On Wed, Feb 9, 2011 at 8:32 AM, Sandro Magi <[email protected]>wrote:
> The guaranteed optimization I'm referring to is that
> ref(#NullaryConstructor) compiles to an integer, not a pointer. So yes,
> #Nil occupies heap storage, but ref(#Nil) does not.
>
But that doesn't work out. The problem is that ref(#Nil) has type
ref(#List('a)). #List('a) has non-zero size, and is mutable. So the
following is legal:
let r = dup(#Nil)
in
deref(r) := cons(x, nil)
the cons cell occupies storage, the assignment is performed by byte copy,
and the bytes have to go somewhere. So the target of ref(#Nil) has to occupy
storage unless we can show that it is not a target of assignment. Further,
two independent instances of dup(#Nil) cannot occupy the *same* storage.
> #Nil is not a unique value! In order for dup(#Nil) to yield a unique
> value, dup() is required to examine the value being duped.
You only need to examine the tag.
Yes. But the fact that you need to do that is a qualitative change in the
behavior of dup(). In fact, it requires that dup() be automatically
instantiated with a distinct implementation for each type!
> I'm also assuming here that dup
> produces a heap value, so please correct me if I'm wrong.
Yes.
> I don't think
> unboxed and boxed values should be equable by default (as in C).
Certainly not. But any two values of type ref('a) and ref('b) where 'a=='b
should be Eq-able. There is no guarantee that both targets are in the heap,
though.
>
> > struct X {
> > l: List(char)
> > }
> >
> > def x = X(#Nil(char))
> >
> > def nilRef = AddressOf(x.l);
> >
> > // is nilRef EQ to Nil?
>
> I take it AddressOf products a ref(List('a))? So I would say yes to the
> question, where Nil is ref(#Nil).
>
So you are saying that the value returned by AddressOf a structure element
may not always name a byte that falls within the span of the containing
structure. This is a pretty radical move, and one that is very problematic
from a systems coding standpoint. In fact, I think it's not a survivable
decision for the language.
> > What is the assignable location here? There is no field in #Nil to
> > assign...
> >
> > True. But deref(ref(someList)) isn't of type Nil. It's of type List('a),
> > and *that* type *does* have locations.
>
Sorry - the someList here was intended to be of type #List, with the
consequence that the value of someList might be #Nil and the type of
deref(ref(someList)) is #List(T) rather than List(T).

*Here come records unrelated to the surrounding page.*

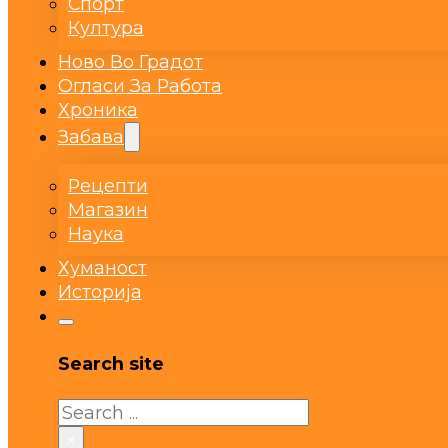
Спорт
Култура
Ново Во Градот
Огласи За Работа
Хроника
Забава
Рецепти
Магазин
Наука
Хуманост
Историја
Search site
Search
×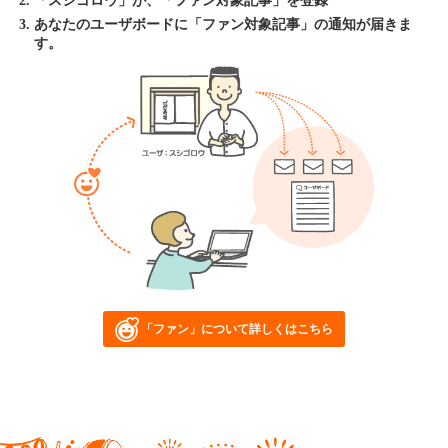
「スシゴロウ」が、「ファン対象記事」を登録
あなたのユーザボードに「ファン対象記事」の通知が届きま
す。
「ファン」について詳しくはこちら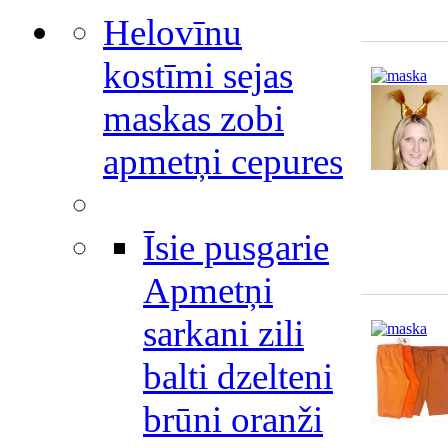
Helovīnu
kostīmi sejas
maskas zobi
apmetņi cepures
Īsie pusgarie
Apmetņi
sarkani zili
balti dzelteni
brūni oranži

But not that you argued above that ref(#Nil) should always be Eq to
ref(#Nil). In order for that to be true, ref(#Nil) need not point to *any*
location, but if it does, it must always point to the *same* location. That
location, if it is ever overwritten by assignment, will no longer hold the
value #Nil....
> That type has locations only if the tag is #Cons.
>
No! That is precisely the mistake here. The decision about whether a
reference denotes a location is (necessarily) a consequence of its type, not
a consequence of its value. The optimization that allows unary elements of
natively-boxed types to have no storage is exactly that: an optimization. If
it is possible to apply deref() to such values, then the assumptions that
admit that optimization no longer hold, and the optimization ceases to be
legal.
> However, I grant that when unboxed, it has to behave
> like a C union so the available storage for #Cons is technically there,
> just inaccessible when the tag is #Nil.
>
> Unless you're also making the tag itself assignable? That doesn't seem
> wise. Better to require the whole structure be overwritten.
>
In all of these examples, the entire union *is* being overwritten. The tag
is, of course, overwritten as a consequence.